Tie2 expressed on vascular endothelium is a receptor for angiopoietin-1 and -2 and plays a central role in maintaining normal microvascular function and permeability, in particular.⁶  Angiopoietin-1 ligation of Tie2 on endothelial cells signals downstream resulting in reduced expression of inflammatory cell adhesion molecules and reduced permeability of intercellular junctions. Thus, angiopoietin-1 signaling via Tie2 reduces endothelial activation and helps maintain microvascular function.

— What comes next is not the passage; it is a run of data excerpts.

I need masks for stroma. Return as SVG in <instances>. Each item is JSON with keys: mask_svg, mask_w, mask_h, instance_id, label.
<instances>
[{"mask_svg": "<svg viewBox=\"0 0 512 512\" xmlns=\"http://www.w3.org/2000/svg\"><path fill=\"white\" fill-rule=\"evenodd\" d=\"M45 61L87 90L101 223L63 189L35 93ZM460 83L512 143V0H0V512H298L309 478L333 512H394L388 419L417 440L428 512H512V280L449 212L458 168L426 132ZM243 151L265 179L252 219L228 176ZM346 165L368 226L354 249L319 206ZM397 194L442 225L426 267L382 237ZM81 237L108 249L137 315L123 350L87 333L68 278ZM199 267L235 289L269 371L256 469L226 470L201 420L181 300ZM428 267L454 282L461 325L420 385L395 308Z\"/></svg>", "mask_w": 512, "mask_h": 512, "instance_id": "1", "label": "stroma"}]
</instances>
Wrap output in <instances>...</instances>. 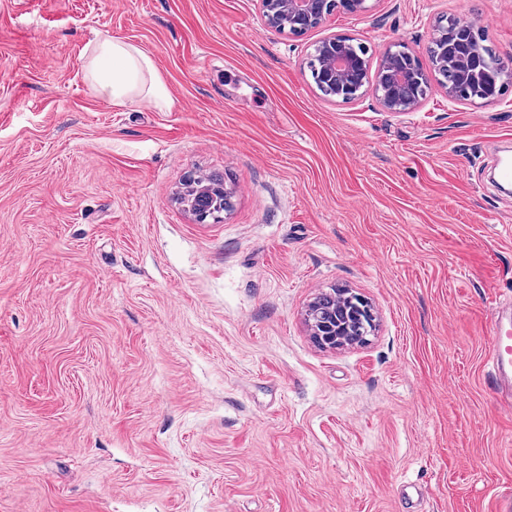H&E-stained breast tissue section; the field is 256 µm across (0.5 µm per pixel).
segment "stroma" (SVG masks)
I'll use <instances>...</instances> for the list:
<instances>
[{
  "mask_svg": "<svg viewBox=\"0 0 512 512\" xmlns=\"http://www.w3.org/2000/svg\"><path fill=\"white\" fill-rule=\"evenodd\" d=\"M512 60V0H368L293 35L259 0H0V512H495L512 411L486 358L512 301V85L396 114L308 69L330 34ZM171 104L115 106L91 40ZM230 207L197 223L189 178ZM376 317L316 346L321 293ZM407 490L409 500L399 497ZM84 71L97 93L113 105L137 101L161 110L170 104L150 56L123 39L98 36L90 45Z\"/></svg>",
  "mask_w": 512,
  "mask_h": 512,
  "instance_id": "stroma-1",
  "label": "stroma"
}]
</instances>
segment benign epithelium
I'll return each mask as SVG.
<instances>
[{
    "label": "benign epithelium",
    "mask_w": 512,
    "mask_h": 512,
    "mask_svg": "<svg viewBox=\"0 0 512 512\" xmlns=\"http://www.w3.org/2000/svg\"><path fill=\"white\" fill-rule=\"evenodd\" d=\"M260 4L271 28L277 30L286 22L298 33L320 25L339 7L350 13L366 9V0H260ZM477 33L479 30L474 25L450 18L445 25L435 29L430 50H436L438 43L443 44L451 58L465 50ZM356 47L357 44L347 41V37L333 34L315 45L312 58H329L330 68L325 79L335 89L337 98L344 101L359 99L370 90L386 112L412 111L434 82L441 85L448 99L454 102L492 101L512 82V67L491 58L484 61L483 70L497 75L499 84H485L475 73L472 86L461 89L448 81V62L438 55L431 58V66L425 69L412 50L393 42L383 49L380 61L374 67L370 58L359 54ZM353 303L359 311L357 315L343 306L326 312L308 310L306 321L318 345L332 349L352 345L351 336L355 334L357 321L366 319L374 323L373 313L363 298L358 296Z\"/></svg>",
    "instance_id": "1"
}]
</instances>
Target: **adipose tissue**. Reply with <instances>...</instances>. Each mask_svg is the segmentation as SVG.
Masks as SVG:
<instances>
[{
  "instance_id": "1",
  "label": "adipose tissue",
  "mask_w": 512,
  "mask_h": 512,
  "mask_svg": "<svg viewBox=\"0 0 512 512\" xmlns=\"http://www.w3.org/2000/svg\"><path fill=\"white\" fill-rule=\"evenodd\" d=\"M97 93L115 105L143 102L157 109L170 104L168 89L150 56L109 34L98 36L84 64Z\"/></svg>"
}]
</instances>
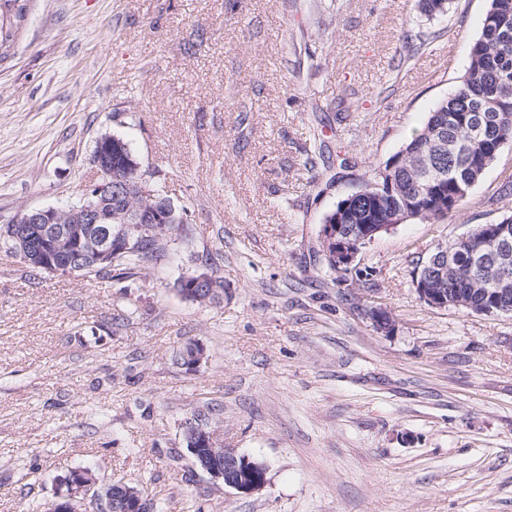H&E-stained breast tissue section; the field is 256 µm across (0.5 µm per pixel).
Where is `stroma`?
Listing matches in <instances>:
<instances>
[{"instance_id": "1", "label": "stroma", "mask_w": 512, "mask_h": 512, "mask_svg": "<svg viewBox=\"0 0 512 512\" xmlns=\"http://www.w3.org/2000/svg\"><path fill=\"white\" fill-rule=\"evenodd\" d=\"M20 2L0 19V225L79 196L108 132L185 231L128 293L0 248V512H47L82 468L164 512H512V316L432 308L414 284L438 245L512 214V147L458 212L364 248L360 280L318 253L325 213L458 88L489 0L431 19L415 0ZM314 128L352 162L335 179L305 164ZM207 266L222 299L186 301L179 279ZM191 418L269 485L212 481Z\"/></svg>"}]
</instances>
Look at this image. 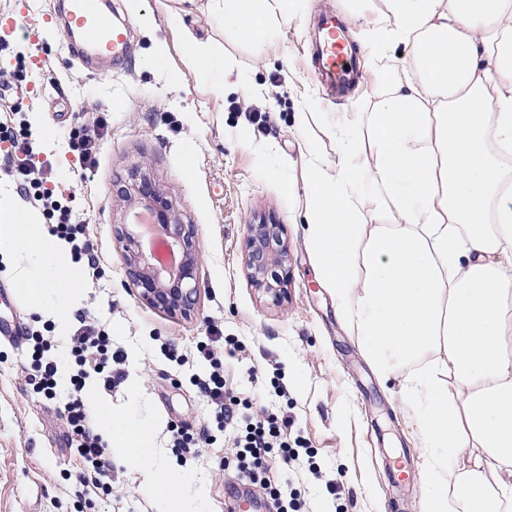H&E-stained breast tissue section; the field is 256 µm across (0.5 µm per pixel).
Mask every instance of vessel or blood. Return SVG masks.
I'll return each instance as SVG.
<instances>
[{"label":"vessel or blood","instance_id":"vessel-or-blood-1","mask_svg":"<svg viewBox=\"0 0 512 512\" xmlns=\"http://www.w3.org/2000/svg\"><path fill=\"white\" fill-rule=\"evenodd\" d=\"M111 8V0H65L63 21L70 37L69 50L79 62L89 66L100 62L118 64L127 58L128 31L108 18ZM319 28L316 76L327 90L344 96L358 79L351 38L329 15L321 18Z\"/></svg>","mask_w":512,"mask_h":512}]
</instances>
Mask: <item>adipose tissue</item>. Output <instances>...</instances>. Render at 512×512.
<instances>
[{
  "label": "adipose tissue",
  "mask_w": 512,
  "mask_h": 512,
  "mask_svg": "<svg viewBox=\"0 0 512 512\" xmlns=\"http://www.w3.org/2000/svg\"><path fill=\"white\" fill-rule=\"evenodd\" d=\"M365 50L411 49L403 74L336 120V160L309 152L305 236L321 284L380 382L414 420L418 512H512V0H383ZM293 0H224L255 47ZM0 256L67 341L80 262L0 194ZM97 433L137 469L157 512H204L154 432L110 410Z\"/></svg>",
  "instance_id": "ef3b65f1"
}]
</instances>
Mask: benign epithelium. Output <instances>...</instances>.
Instances as JSON below:
<instances>
[{
    "instance_id": "7a95c632",
    "label": "benign epithelium",
    "mask_w": 512,
    "mask_h": 512,
    "mask_svg": "<svg viewBox=\"0 0 512 512\" xmlns=\"http://www.w3.org/2000/svg\"><path fill=\"white\" fill-rule=\"evenodd\" d=\"M121 197L128 204L139 202L150 208L157 223L166 225L169 243L181 255L173 270L154 265L132 248L134 236L126 231L123 233L128 242L125 263L130 280L141 288V296L149 305L172 315H191L197 301L193 281L200 260L193 225L184 223L172 202L140 171L131 173ZM246 266L254 287L273 303L283 302L288 295L289 272L288 247L282 238L281 225L265 221L248 225Z\"/></svg>"
}]
</instances>
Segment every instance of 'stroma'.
Listing matches in <instances>:
<instances>
[{
	"mask_svg": "<svg viewBox=\"0 0 512 512\" xmlns=\"http://www.w3.org/2000/svg\"><path fill=\"white\" fill-rule=\"evenodd\" d=\"M382 0H299L293 17L277 18L278 37L256 53L225 23L222 0H113L130 27L132 51L106 74L84 70L54 23L58 0H0V114L27 129L34 162L49 170L56 199L83 225L97 255L83 268L86 321L101 324L122 357L123 379L98 383L113 410L162 428L155 452L189 473L206 512H227L246 490L231 464V441L218 429L195 377L211 366L200 347L214 345L224 384L254 408L288 414L292 431L314 458L300 456L288 475L305 512H416L420 451L410 418L379 383L336 303L313 268L303 208L310 178L307 148L336 157L334 125L295 127L302 94L322 112H347L372 97V74L400 67L398 51L359 56L365 74L336 100L314 77L315 20L372 14ZM222 54L240 83L217 90L189 65L188 40ZM93 142L84 169L74 140ZM142 166L194 227L200 249L198 301L190 317L148 305L126 275L118 233L134 228L135 207L116 197L129 171ZM282 225L290 285L273 304L249 279L246 226ZM20 319L21 341L0 335V512H156L142 476L112 460L108 490L85 480L70 452L63 407L34 391L33 344L69 379L72 357L50 318L19 294L0 261V321ZM208 429L210 444L174 445L171 425ZM317 463L320 475L309 471ZM339 479L338 495L326 490Z\"/></svg>",
	"mask_w": 512,
	"mask_h": 512,
	"instance_id": "35a3bbf8",
	"label": "stroma"
}]
</instances>
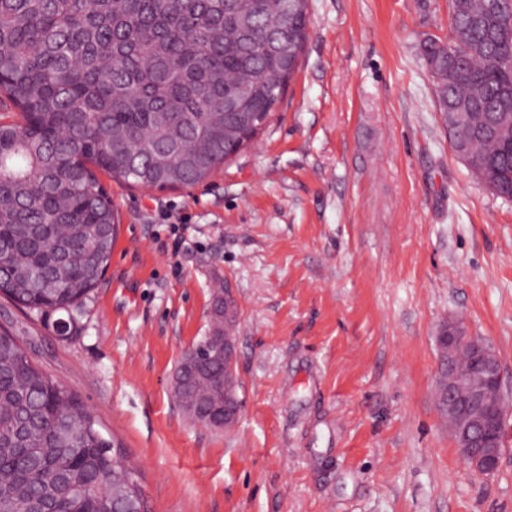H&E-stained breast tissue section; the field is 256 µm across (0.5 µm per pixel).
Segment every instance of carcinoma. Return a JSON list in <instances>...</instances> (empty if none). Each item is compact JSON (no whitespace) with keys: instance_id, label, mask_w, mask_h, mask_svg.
<instances>
[{"instance_id":"cac0c4a2","label":"carcinoma","mask_w":512,"mask_h":512,"mask_svg":"<svg viewBox=\"0 0 512 512\" xmlns=\"http://www.w3.org/2000/svg\"><path fill=\"white\" fill-rule=\"evenodd\" d=\"M448 42L422 58L453 149L512 196V0H449ZM308 38V0H0V293L67 312L105 273L117 236L95 170L158 189L198 183L269 124ZM278 82L269 84L262 75ZM236 101L224 110V99ZM469 121L460 125L455 113ZM224 293L207 335H224ZM224 360L175 382L188 418L224 400ZM78 397L0 333V512H72L102 500L149 512Z\"/></svg>"}]
</instances>
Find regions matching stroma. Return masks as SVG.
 <instances>
[{
  "label": "stroma",
  "mask_w": 512,
  "mask_h": 512,
  "mask_svg": "<svg viewBox=\"0 0 512 512\" xmlns=\"http://www.w3.org/2000/svg\"><path fill=\"white\" fill-rule=\"evenodd\" d=\"M270 123L187 188L98 178L120 224L67 335L0 295V330L78 396L150 512H512V412L489 476L435 399V338L462 320L512 397V200L454 152L420 56L448 0H309ZM230 288L242 411L191 422L171 390Z\"/></svg>",
  "instance_id": "obj_1"
}]
</instances>
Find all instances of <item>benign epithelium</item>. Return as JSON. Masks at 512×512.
Instances as JSON below:
<instances>
[{
    "mask_svg": "<svg viewBox=\"0 0 512 512\" xmlns=\"http://www.w3.org/2000/svg\"><path fill=\"white\" fill-rule=\"evenodd\" d=\"M439 341V374L445 377L446 388L438 398L444 405L445 419L465 462L476 473L491 475L497 471L503 454L496 418L487 412L490 391L503 399L500 360L486 340L468 335L455 323L442 329ZM217 348L224 353V403L219 421L220 427L229 429L238 420L242 407L236 392L239 379L233 337H224ZM464 349L474 353L470 366L460 360Z\"/></svg>",
    "mask_w": 512,
    "mask_h": 512,
    "instance_id": "7a95c632",
    "label": "benign epithelium"
}]
</instances>
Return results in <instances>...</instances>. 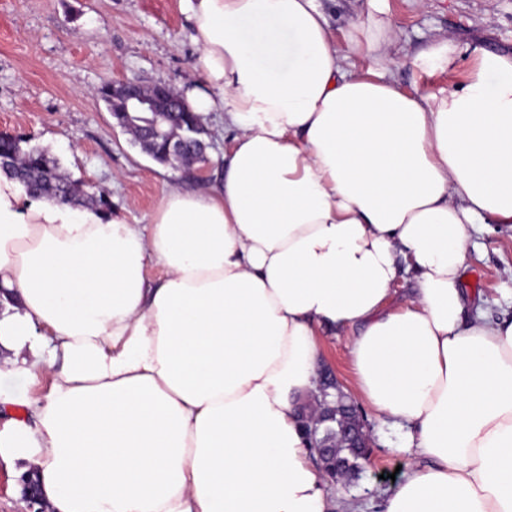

This is particularly important when conditions such as hemorrhagic or septic shock inflame microvascular endothelium.⁷  Interestingly, angiopoietin-2 acts as an endogenous competitive inhibitor of angiopoietin-1 and, therefore, has the opposite effect. Angiopoietin-2 is increased in trauma patients and is associated with adverse outcomes.⁸ 

Trieu et al. contribute to our understanding by finding that vasculotide, an angiopoietin-1 mimetic, protects against microvascular injury during resuscitation of experimental hemorrhagic shock.²  Hemorrhagic shock resulted in a decrease in continuously perfused capillaries and, hence, an increase in the number of nonperfused capillaries. These nonperfused capillaries were not reopened by fluid resuscitation with crystalloid and blood. However, if vasculotide had been added prior to the induction of hemorrhagic shock or, importantly, soon after initiation of fluid resuscitation, previously nonperfused capillaries were recruited by fluid resuscitation. Measures of microvascular function also were improved by vasculotide. Microvascular leak was decreased by vasculotide pretreatment so that the volume of fluid resuscitation required to restore mean arterial pressure was less with vasculotide pretreatment. Additional biochemical measures shed light on contributing mechanisms. Resuscitation of hemorrhagic shock expectedly increased microvascular inflammation as indicated by several upregulated inflammatory mediators relevant to the microvasculature. Vasculotide reduced circulating angiopoietin-2 levels; angiopoietin-2 being known to increase vascular inflammation and permeability.

These exciting results, together with recent related studies,^9,10  suggest that the endothelium is a promising target for intervention in clinical shock states. The endothelium and microvasculature play a very prominent role in subsequent organ dysfunction. Mitigating endothelial activation, induced by inflammatory stimuli that are a part of hypovolemic shock states, represents a rationale hypothesis aimed at preventing or diminishing the organ dysfunction and death that result from severe microvascular dysfunction.